Read more about Ellison ghost interactions here.

“They've been able to identify that there's a little boy that hangs out at the north end of the hall, and he's accompanied by a charge nurse,” Startz said. “She was somebody that we were not familiar with prior to this, but everybody's heard the story about the little boy.”

“We named him Robert, but he goes by Bobby. We've seen his shadow multiple times,” said Tanya Mccoy, cofounder of the Oklahoma Paranormal Association. She says Bobby’s is one of the most well-known ghosts at OU. She and OPA’s Dee Parks says she constantly hears stories.

“People have reported hearing roller skates, marbles being played, stuff like that, and that's mainly him,” Parks said. 

EVP_Step_Away.mp3
Listen to a recording of an electronic voice phenomena, or a ghost talking. Try to hear "Step Away," courtesy of Oklahoma Paranormal Association.

“His story happens in early 1930s,” said Jeff Provine.

“He's out here on Elm roller-skating.  Some versions say an asthma attack, others versions said he was hit by a car. Either way, he was not doing well.

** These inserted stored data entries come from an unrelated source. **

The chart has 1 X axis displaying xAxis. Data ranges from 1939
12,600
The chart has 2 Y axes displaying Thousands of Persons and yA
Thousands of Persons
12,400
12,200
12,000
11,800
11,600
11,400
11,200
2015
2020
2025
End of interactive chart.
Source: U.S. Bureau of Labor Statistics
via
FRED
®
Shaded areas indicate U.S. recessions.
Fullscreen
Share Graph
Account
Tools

This was the nearest hospital, so they took him in and up to the third floor.”

But he didn’t make it.

Bobby, a friendly ghost

Angela Startz says she’s never seen any ghostly activity while working in Ellison, but she has heard things before.

“One night I was working late, and I'm on the south end of the hallway, but there was some kind of noise at the north end of the hallway, and when I looked out, there was no one there,” she said.

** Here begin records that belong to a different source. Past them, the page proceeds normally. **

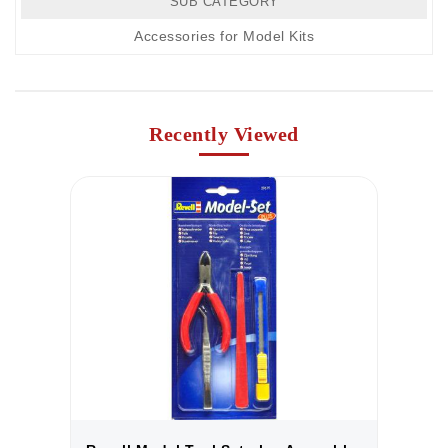
SUB CATEGORY
Accessories for Model Kits
Recently Viewed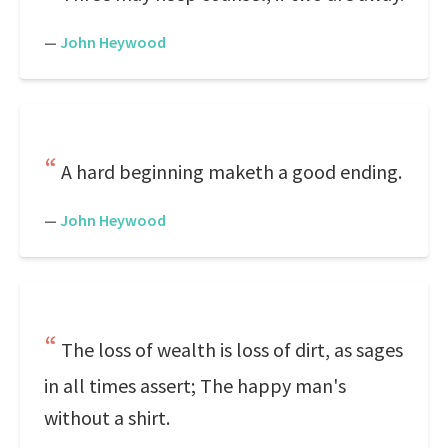
—
John Heywood
A hard beginning maketh a good ending.
—
John Heywood
The loss of wealth is loss of dirt, as sages
in all times assert; The happy man's
without a shirt.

Startz says it might just be her motherly intuition, but she thinks the boy is just looking for his parents.

Jeff Provine says there are dozens of ghosts that roam older buildings on campus, but Bobby’s always been a favorite. He says really no reason to be afraid.

“Most of our ghosts are really nice and eager, like the little boy roller skating around. He’s a lot of fun,” he said.

Tanya McCoy and Dee Parks from the Oklahoma Paranormal Association say they’ve been asked not to remove the ghosts from the buildings, so it seems there will always be a few spooky Sooners floating around.